On the other hand, there are a number of success stories involving agencies sold to employees who knew the owner had done well, and looked for a chance to build their wealth in the future. These employee deals are probably the most common way for first generation owners/founders to retire, but they are also fraught with dangers unless handled correctly.
Following are some things you should understand as you plan to sell your agency to employees.
Make sure you have one or more employees to sell it to. It sounds obvious, but not every employee is a candidate to become an owner. Furthermore, not every employee who appears able to become an owner has that certain je ne sais quoi. There is a personality profile befitting a small business owner that transcends individual agency skills. A great designer or creative director may not be able to become a great agency owner. The same thing applies to account executives. Someone who provides the best service around may not be able to understand or take the pressure of ownership.
I’ve found the best-suited profile is:
- An ENTJ personality test type* (Extroverted, Intuitive, Thinking and Judging)
- History/experience in a family business so they understand the rigors
- Paid for part or all of their education by working a “real” job during the summer.
- Not afraid of debt
- A basic understanding of financial statements
You need about 3-5 years to find an owner candidate and make sure they are ready to take over the agency, so it’s important to start looking if you don’t have a candidate already on staff. Read more in This Way Out.
As a trial, give the candidate some euphemistic equity. Call the person “partner”; appoint the individual to a management committee; and provide some sort of profit sharing while you still own the stock.

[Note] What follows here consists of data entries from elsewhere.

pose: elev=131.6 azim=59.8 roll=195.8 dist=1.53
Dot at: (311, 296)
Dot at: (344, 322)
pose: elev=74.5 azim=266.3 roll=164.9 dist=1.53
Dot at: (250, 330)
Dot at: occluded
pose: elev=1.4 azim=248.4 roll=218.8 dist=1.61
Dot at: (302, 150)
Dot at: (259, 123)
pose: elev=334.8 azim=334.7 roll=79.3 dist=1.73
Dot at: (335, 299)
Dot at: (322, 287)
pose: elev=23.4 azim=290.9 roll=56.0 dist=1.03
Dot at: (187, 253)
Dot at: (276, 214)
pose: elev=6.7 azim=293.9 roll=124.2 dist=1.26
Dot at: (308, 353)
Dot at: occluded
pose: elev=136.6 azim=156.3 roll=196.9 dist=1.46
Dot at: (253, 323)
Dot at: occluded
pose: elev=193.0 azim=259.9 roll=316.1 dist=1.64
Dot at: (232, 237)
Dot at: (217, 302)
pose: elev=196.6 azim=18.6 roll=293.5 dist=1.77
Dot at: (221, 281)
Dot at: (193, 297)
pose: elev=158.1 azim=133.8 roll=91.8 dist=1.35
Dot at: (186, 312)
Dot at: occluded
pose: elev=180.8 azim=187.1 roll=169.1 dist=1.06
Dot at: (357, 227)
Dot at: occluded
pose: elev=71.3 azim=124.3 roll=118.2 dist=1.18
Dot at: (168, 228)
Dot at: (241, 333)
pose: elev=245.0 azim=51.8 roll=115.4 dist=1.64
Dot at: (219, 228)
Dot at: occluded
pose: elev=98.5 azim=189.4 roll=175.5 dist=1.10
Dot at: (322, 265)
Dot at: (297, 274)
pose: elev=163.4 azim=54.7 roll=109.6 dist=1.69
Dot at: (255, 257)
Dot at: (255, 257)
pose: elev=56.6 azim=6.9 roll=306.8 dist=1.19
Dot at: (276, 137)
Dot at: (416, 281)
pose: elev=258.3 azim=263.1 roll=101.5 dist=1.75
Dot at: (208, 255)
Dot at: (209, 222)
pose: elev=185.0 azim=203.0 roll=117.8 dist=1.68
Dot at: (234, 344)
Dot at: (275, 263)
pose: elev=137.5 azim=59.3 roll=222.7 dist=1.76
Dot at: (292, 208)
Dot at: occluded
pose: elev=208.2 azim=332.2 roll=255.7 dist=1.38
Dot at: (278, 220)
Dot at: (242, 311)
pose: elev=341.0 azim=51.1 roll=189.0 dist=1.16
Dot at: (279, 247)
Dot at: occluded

Find a way for the candidate to buy the agency from you over time. In other words, you will have to finance the purchase. I’ve only done one deal in ten years where the employee brought a check to the settlement table. If you aren’t comfortable with selling over time, then you cannot sell your agency to employees. The best way to do this is to set the value of the agency as the buy-out clock starts ticking. Your selling price is the value at that point. Set a generous percentage of ongoing agency growth as bonus payments, allowing the candidate to buy you out. Yes, of course you are being bought with your own money, but that’s what it takes to sell the agency.
Always make them pay something up front when they buy shares. It’s my philosophy that future owners should have skin in the game.